N.H. needs its own academic standards
To the editor:
The 10th Amendment of the Constitution states: “The powers not delegated to the United States by the Constitution, nor prohibited by it to the States, are reserved to the States respectively, or to the people.”
The federal Department of Education is currently working on drafting “common” academic standards. One might wonder why the federal Department of Education feels the need to set academic standards when each state currently sets academic standards.
It is true that all states set academic standards, however many failed miserably at this task. New Hampshire is one of those states. New Hampshire’s math and science standards ranked at an “F” per the Fordham Institute.
One might believe that looking to the federal government is a quick and easily solution to this problem, however, it leaves out a few important facts:
• By handing this responsibility over to the federal government we lose local control and further diminish our constitutional rights per the 10th Amendment.
• We ignore the failed efforts of the New Hampshire Department of Education. Why can’t they set standards at a level of excellence? California, Massachusetts and Indiana succeeded in setting excellent math standards.
• What happens if the federal government fails to set excellent academic standards?
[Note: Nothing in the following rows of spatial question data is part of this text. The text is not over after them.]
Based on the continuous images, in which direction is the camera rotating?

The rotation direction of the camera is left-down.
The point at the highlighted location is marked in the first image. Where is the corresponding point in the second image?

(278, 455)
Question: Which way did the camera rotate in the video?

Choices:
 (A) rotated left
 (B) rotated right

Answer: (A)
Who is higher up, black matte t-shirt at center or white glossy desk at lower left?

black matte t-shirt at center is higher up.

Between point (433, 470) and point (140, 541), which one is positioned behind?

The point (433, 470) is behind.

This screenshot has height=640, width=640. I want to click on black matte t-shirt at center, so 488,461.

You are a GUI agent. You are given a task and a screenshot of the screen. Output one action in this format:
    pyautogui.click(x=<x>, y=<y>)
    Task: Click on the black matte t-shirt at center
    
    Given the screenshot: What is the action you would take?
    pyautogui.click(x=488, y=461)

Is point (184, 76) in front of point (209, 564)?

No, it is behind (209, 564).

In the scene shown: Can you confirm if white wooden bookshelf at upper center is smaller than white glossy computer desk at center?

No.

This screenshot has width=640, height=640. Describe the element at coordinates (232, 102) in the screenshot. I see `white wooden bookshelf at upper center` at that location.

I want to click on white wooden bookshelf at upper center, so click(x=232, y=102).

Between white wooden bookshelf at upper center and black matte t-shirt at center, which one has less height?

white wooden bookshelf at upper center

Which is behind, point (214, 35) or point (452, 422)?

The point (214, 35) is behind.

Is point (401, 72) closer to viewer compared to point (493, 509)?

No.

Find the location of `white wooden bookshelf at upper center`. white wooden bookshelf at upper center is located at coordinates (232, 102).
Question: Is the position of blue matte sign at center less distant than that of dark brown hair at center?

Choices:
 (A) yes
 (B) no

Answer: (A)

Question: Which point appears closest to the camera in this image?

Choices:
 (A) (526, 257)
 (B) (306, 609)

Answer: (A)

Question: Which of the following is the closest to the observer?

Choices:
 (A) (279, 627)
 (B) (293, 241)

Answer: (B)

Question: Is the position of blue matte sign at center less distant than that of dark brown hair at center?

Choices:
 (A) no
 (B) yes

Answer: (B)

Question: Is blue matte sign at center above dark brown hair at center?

Since so many states have failed, what makes us think the federal government can do any better?
Right now there are some in the education community criticizing the leaked “voluntary national standards” by the Core Knowledge blog. It states, “A draft of the newly developed common core state standards purports to offer ‘sufficient guidance and clarity so that they are teachable, learnable and measurable,’ however, the ELA guidelines offer almost no specific content and little that would be of use to teachers in planning lessons — or parents in understanding what their child is expected to know.”
Parents and taxpayers in New Hampshire deserve a quality education for their children. The New Hampshire Department of Education under Governor Lynch has failed miserably. Instead of revising the academic standards like California, Indiana and Massachusetts, they shifted their responsibility to the federal government, further eroding local control.
Parents and taxpayers need to be aware of this failure from the Lynch Department of Education. Hopefully with this knowledge parents will contact the governor’s office and demand quality standards on a state level, where they belong.
I encourage parents/taxpayers to visit two grassroots Web sites committed to excellence in math standards: www.nhworldclassmath.webs.com and www.mathwizards.wordpress.com.